Ban transfer fees in professional soccer (football)?

A very interesting piece in the telegraph today where Rory Smith argues that it is time to abolish the transfer fee. This passage of the article had particular resonance, mainly because it smelled like there was some economics present:

In what other sphere do companies have to pay other companies to recruit their staff?

There would be some logic to it if it was a figure reflective of the time left on a player’s contract, the wages they were due to earn, the potential loss to the club, that sort of thing. But an arbitrary sum plucked from an oligarch’s imagination? An amount a local baker decides he desires for a teenager with a season’s mediocrity under his belt? Nonsense. Victorian nonsense. It’s people trafficking in Baby Bentleys. It’s a Roman slave market.

He seems to be saying that transfer fees represent some form of barrier to switching. While transfer fees are higher for better players, and lower when contracts have less time to run (i.e. Liverpool paying  more for Stuart Downing then Manchester United paid for Ashley Young, primarily because Ashley Young only had a year remaining on his contract), I can see some logic to what Rory is getting at. If we abolished transfer fees, then players would presumably still move to where they are most valued by virtue of the wages they would be offered?

What are your thoughts…are transfer fees a historical relic or is there an efficiency justification hiding in there somewhere?

  • I’m confused: are you saying that freedom of contracting is inefficient and we shouldn’t allow people to agree a sum for breaking contracts?!

    • I’m not saying anything, I just posed a question:P

      I just find it interesting that soccer is different from any other job and am interested in people’s thoughts as to why.

      • Is it different from other jobs? If you’re on a fixed-term contract with your employer and decide to leave halfway because of a better offer by one of their competitors might they object? Well, if you’re valuable enough to the firm then certainly. A more common remedy for a breach than monetary compensation might be specific performance but there are cases of compensation. Just look at ‘golden handshakes’ for an example of compensation for a unilateral breach of contract.

        The difference may be that most employees are easy enough to replace that it isn’t worth the effort to haggle for compensation.

        • I can give notice at my job and then go work for a competitor, a football player can’t. That’s where I see a difference.

          Maybe good footballers players being relatively scarce explains the difference.

        • Do you work on a fixed-term, fixed-fee contract, though?

        • Nope.

          So you think the defining feature is that soccer players are on fixed term contracts?

        • Yes. You’re not breaching your employment contract when you give notice but they are. Because you’re not breaching it you’re not liable to your employer but they would be.

          As a test, do transfer fees get paid when a contract comes to a close and the player then signs with another club? I’d guess not because then there’s no breach and no liability. 

        • That’s all fine, and I accept that when you breach a contract the other party should be made whole.

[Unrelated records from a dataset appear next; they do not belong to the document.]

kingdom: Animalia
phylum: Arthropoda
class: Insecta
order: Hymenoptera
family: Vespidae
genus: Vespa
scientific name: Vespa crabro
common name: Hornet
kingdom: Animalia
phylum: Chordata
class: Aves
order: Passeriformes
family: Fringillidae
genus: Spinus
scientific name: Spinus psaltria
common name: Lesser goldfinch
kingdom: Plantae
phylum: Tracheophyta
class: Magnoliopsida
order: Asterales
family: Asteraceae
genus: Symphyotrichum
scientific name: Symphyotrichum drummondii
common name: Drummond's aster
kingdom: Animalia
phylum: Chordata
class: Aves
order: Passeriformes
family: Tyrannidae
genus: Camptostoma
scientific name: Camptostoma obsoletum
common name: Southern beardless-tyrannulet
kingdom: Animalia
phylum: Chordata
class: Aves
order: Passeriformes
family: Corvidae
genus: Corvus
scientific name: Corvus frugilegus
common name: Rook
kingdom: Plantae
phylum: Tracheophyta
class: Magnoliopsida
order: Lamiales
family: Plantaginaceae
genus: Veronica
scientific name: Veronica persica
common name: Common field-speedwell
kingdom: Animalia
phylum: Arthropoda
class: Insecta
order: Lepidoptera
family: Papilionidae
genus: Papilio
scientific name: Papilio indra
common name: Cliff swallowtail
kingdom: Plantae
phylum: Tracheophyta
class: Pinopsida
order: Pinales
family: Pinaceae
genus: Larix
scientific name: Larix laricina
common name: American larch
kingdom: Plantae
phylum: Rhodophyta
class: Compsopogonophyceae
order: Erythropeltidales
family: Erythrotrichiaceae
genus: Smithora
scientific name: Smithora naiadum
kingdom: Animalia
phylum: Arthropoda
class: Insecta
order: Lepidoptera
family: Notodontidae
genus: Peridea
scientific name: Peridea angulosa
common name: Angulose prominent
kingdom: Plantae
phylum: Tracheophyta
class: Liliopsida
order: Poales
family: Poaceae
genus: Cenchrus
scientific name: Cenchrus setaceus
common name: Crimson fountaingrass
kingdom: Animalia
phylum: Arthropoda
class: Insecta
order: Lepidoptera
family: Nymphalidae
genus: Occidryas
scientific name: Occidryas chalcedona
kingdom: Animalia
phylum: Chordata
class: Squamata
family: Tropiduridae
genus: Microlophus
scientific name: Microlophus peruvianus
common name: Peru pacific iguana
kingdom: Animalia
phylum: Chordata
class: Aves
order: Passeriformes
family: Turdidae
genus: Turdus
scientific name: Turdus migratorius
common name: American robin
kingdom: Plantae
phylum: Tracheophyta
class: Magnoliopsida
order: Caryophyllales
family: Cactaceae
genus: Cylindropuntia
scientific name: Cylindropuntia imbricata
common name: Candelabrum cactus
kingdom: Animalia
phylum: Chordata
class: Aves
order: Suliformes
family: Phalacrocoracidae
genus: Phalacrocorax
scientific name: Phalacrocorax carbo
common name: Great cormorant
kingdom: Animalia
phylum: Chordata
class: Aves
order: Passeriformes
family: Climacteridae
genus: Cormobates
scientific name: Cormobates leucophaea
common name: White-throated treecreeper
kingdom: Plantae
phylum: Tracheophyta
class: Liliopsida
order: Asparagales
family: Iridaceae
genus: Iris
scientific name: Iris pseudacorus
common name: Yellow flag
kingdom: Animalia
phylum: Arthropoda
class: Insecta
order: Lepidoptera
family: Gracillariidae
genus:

          But that’s not really getting at the issue I think I am interested in, which is why do we have that legal form of contract for soccer players in the first place? And what would the world look like if soccer players weren’t on fixed term contracts but had to give e.g. a seasons notice?

        • Does this help?

        • tl;dr I’m off to the pub then the airport:)

      • Training and investment?  A lot of the players form comes from training.  A football club may only be only willing to invest in this way if they can peg someone to a contract for a number of years – and so they agree on that.  This would be consistent with the fact that the contracts of younger players are for longer periods of time.

        I also have to add the fact that players could just move around constantly if they weren’t pegged to a contract for at least a season.

        • For young players at least compensation has to be paid for training when they move.

          And for established players, if clubs don’t train they play crap and don’t win stuff, so they still have the incentive to train.

          I guess you could characterise the costs of developing players as sunk, which may give a dynamic efficiency reason for recovering them through transfer fees.

  • Do players take a slice of the booty when a transfer free is paid? I recall reading somewhere that some do.

    If so this would certainly change the economics of a deal.  

    • Generally no as far as I understand, though I don’t claim to be an expert! Often there will be sell on fees to a player’s previous club, so some of the fee is passed on to another club.